Activity » The answer should be each line from the entries below that has the word "private" in it.

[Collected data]
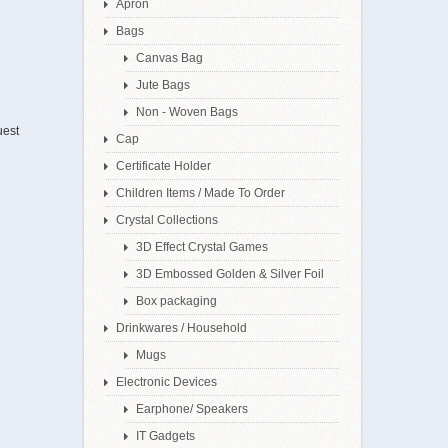
Apron
Bags
Canvas Bag
Jute Bags
Non - Woven Bags
uest
Cap
Certificate Holder
Children Items / Made To Order
Crystal Collections
3D Effect Crystal Games
3D Embossed Golden & Silver Foil
Box packaging
Drinkwares / Household
Mugs
Electronic Devices
Earphone/ Speakers
IT Gadgets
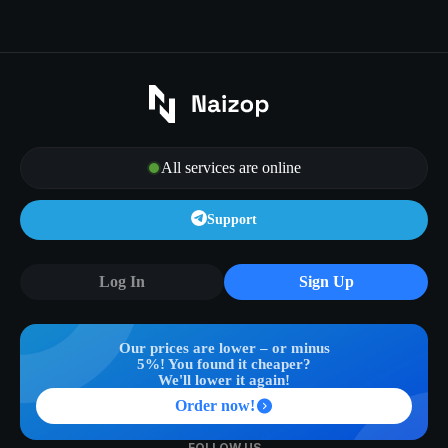
All services are online
Support
Log In
Sign Up
Our prices are lower – or minus
5%! You found it cheaper?
We'll lower it again!
Order now!
FOLLOW US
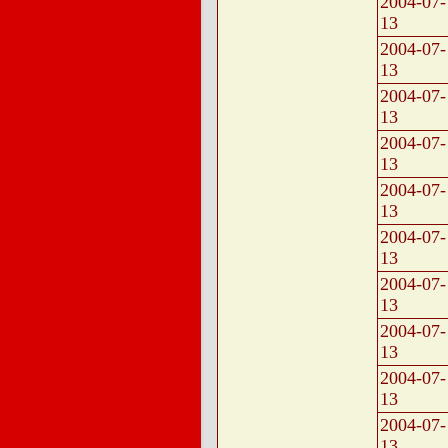
2004-07-
13
2004-07-
13
2004-07-
13
2004-07-
13
2004-07-
13
2004-07-
13
2004-07-
13
2004-07-
13
2004-07-
13
2004-07-
13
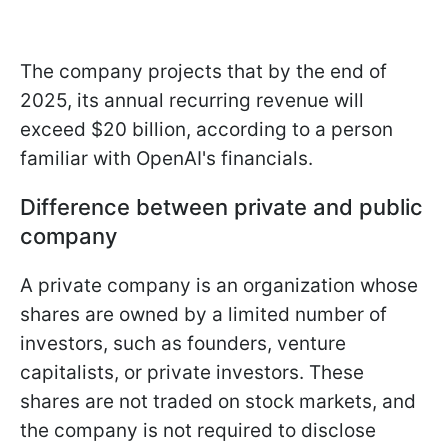
The company projects that by the end of
2025, its annual recurring revenue will
exceed $20 billion, according to a person
familiar with OpenAI's financials.
Difference between private and public
company
A private company is an organization whose
shares are owned by a limited number of
investors, such as founders, venture
capitalists, or private investors. These
shares are not traded on stock markets, and
the company is not required to disclose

Answer area »
Difference between private and public
A private company is an organization whose
capitalists, or private investors. These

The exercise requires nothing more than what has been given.